* **Reading text**:
_ _ _ _ _

“I’m so darned calm these days, I guess I’m a pretty dull person. I go along the same old line, all the time – no highs, no lows.” – Judy Garland, 1960
November 22, 1931: “The Gumm Sisters” performed again as part of Maurice L. Kusell’s Pupil Recital, this time at the American Legion Post, Covina, California. The girls had previously been part of Kussell’s Pupil Recital on November 20th.
November 22, 1932: Judy and her sisters, now being called “The Three Gumm Sisters” had two engagements on this date, both in Lancaster, California: In the morning they performed as part of the Junior Red Cross Girl’s League Canned Goods Drive; in the evening they were part of the musical program for the Southern California Gas Company Dinner, held at the home of Mrs. W.S. Murnaw.
November 22, 1939: Was America’s Sweetheart rebelling?
November 22, 1940: The “Leo Is On The Air” Holiday Broadcast was broadcast live from “Santa Claus Lane” (Hollywood Boulevard). MGM closed out the broadcast by using Judy’s 1937 recording of “Silent Night” used in the short of the same name.
Listen to the entire broadcast here:
November 22, 1942: Here’s an unusual drawing of Judy, part of an article that pokes good-natured fun at the Hollywood publicity departments. According to this, Judy changed costumes 28 times in one day!
November 22, 1942: For Me And My Gal was a milestone in Judy’s career. It was her first adult role and also the film in which for the first time she truly showed critics and audiences the full range of her talents.

_ _ _ _ _

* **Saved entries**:
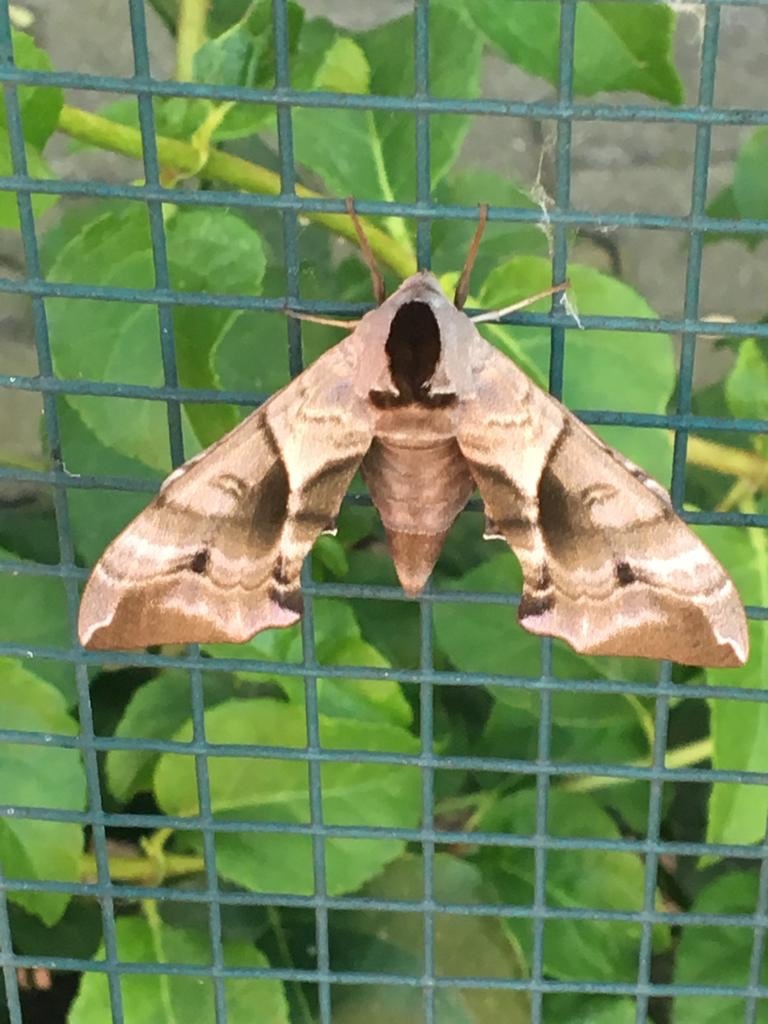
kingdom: Animalia
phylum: Arthropoda
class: Insecta
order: Lepidoptera
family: Sphingidae
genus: Smerinthus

_ _ _ _ _

* **Your task**:
According to the Judy Garland timeline, please state where the "Leo Is On The Air" Holiday Broadcast of November 22, 1940 was broadcast live from.

* **Answer**:
"Santa Claus Lane" (Hollywood Boulevard)